Athena leading off with taunts, her eyes bright:

“Father Zeus, I wonder if you would fume at me

if I ventured a bold guess? Our goddess of love—

I’d swear she’s just been rousing another Argive,

another beauty to pant and lust for Trojans,

those men the goddess loves to such despair.

Stroking one of the Argive women’s rippling gowns

she’s pricked her limp wrist on a golden pinpoint!”

So she mocked, and the father of gods and mortals

smiled broadly, calling the golden Aphrodite over:

“Fighting is not for you, my child, the works of war.

See to the works of marriage, the slow fires of longing.

Athena and blazing Ares will deal with all the bloodshed.”

And now as the high gods bantered back and forth

Diomedes, loosing his war cry, charged Aeneas—

though what he saw was lord Apollo himself,

guarding, spreading his arms above the fighter,

but even before the mighty god he would not flinch.

Tydides reared and hurled himself again and again,

trying to kill Aeneas, strip his famous armor.

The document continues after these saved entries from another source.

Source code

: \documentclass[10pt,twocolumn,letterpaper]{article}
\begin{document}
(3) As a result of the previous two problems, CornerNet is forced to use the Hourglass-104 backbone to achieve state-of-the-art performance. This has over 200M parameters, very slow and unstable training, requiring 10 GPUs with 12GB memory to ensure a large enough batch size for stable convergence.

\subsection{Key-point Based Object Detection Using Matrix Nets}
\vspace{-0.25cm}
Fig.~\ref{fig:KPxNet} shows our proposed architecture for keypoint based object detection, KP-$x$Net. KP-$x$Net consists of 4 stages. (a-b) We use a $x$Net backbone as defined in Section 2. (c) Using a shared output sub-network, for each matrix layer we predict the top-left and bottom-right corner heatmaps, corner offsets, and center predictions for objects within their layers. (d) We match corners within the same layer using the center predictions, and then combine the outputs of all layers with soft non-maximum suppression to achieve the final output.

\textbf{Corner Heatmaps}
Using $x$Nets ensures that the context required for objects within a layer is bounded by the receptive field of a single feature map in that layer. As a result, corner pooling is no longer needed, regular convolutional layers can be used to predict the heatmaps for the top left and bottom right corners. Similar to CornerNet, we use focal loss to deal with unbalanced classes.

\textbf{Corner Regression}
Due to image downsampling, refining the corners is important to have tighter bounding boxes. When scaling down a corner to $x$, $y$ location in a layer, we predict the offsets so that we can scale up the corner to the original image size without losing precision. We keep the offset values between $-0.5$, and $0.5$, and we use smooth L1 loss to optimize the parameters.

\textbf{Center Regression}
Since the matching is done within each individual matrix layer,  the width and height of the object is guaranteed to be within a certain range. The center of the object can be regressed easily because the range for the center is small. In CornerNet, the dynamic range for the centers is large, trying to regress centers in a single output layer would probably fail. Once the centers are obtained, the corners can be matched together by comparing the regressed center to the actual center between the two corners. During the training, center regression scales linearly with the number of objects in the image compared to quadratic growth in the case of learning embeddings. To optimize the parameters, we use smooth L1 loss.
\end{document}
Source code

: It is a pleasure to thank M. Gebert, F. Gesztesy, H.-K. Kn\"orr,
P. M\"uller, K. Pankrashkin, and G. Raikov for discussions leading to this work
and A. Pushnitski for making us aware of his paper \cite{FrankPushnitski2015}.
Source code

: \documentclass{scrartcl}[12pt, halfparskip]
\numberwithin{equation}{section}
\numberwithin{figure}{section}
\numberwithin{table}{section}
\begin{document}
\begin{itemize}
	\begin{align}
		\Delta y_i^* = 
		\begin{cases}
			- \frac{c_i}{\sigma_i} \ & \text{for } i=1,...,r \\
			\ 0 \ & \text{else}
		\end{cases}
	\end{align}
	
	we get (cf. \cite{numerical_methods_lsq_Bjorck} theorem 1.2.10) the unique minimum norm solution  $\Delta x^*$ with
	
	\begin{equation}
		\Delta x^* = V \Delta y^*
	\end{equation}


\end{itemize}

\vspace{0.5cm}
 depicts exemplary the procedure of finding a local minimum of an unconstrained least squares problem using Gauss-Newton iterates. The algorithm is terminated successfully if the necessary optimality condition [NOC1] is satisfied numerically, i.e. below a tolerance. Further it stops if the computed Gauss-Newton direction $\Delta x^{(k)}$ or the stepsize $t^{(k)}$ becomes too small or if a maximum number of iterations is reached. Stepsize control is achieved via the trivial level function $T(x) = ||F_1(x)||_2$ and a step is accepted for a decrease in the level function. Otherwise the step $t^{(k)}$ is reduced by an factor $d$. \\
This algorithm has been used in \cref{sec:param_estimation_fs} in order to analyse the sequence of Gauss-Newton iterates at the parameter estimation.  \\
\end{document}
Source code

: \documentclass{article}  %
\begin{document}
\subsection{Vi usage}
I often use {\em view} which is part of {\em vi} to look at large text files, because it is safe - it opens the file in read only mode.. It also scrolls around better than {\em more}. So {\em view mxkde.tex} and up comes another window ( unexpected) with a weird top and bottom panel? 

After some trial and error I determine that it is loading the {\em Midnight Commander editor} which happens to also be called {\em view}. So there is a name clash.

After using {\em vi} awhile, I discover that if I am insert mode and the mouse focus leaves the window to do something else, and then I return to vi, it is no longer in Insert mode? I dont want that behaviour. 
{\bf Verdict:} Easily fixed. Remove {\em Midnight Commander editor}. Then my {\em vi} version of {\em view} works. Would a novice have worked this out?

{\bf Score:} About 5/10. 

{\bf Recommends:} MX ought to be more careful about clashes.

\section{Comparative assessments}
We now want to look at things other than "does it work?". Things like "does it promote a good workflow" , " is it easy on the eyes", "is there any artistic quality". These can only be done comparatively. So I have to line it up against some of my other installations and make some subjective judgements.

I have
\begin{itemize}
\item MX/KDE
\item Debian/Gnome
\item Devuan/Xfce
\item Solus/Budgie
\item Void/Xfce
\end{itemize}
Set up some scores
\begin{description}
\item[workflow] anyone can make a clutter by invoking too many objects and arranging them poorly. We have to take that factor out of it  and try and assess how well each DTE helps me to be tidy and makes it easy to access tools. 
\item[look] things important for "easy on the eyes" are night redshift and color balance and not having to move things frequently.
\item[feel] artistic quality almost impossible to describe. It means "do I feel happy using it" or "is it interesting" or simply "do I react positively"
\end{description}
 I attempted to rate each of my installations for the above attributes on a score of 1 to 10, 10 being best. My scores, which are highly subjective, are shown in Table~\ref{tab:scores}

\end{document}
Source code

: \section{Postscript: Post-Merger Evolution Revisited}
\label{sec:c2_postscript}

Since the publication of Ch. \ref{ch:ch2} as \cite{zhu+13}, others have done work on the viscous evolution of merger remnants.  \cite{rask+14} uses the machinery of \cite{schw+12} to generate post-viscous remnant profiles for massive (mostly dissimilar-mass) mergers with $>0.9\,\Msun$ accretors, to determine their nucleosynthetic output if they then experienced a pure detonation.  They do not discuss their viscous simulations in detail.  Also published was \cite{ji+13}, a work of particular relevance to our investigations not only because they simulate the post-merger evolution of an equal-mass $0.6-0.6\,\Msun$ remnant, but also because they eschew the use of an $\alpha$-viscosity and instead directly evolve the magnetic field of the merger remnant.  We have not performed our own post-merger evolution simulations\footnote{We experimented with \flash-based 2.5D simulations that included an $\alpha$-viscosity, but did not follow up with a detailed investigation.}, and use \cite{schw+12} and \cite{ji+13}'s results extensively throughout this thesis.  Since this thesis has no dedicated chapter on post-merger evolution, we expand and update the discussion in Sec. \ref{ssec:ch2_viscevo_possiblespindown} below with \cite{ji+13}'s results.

Three times he charged, frenzied to bring him down,

three times Apollo battered his gleaming shield back—

then at Tydides’ fourth assault like something superhuman,

the Archer who strikes from worlds away shrieked out—

a voice of terror—“Think, Diomedes, shrink back now!

Enough of this madness—striving with the gods.

We are not of the same breed, we never will be,

the deathless gods and men who walk the earth.”

Menacing so

that Tydeus’ son pulled back, just a little, edging

clear of the distant deadly Archer’s rage.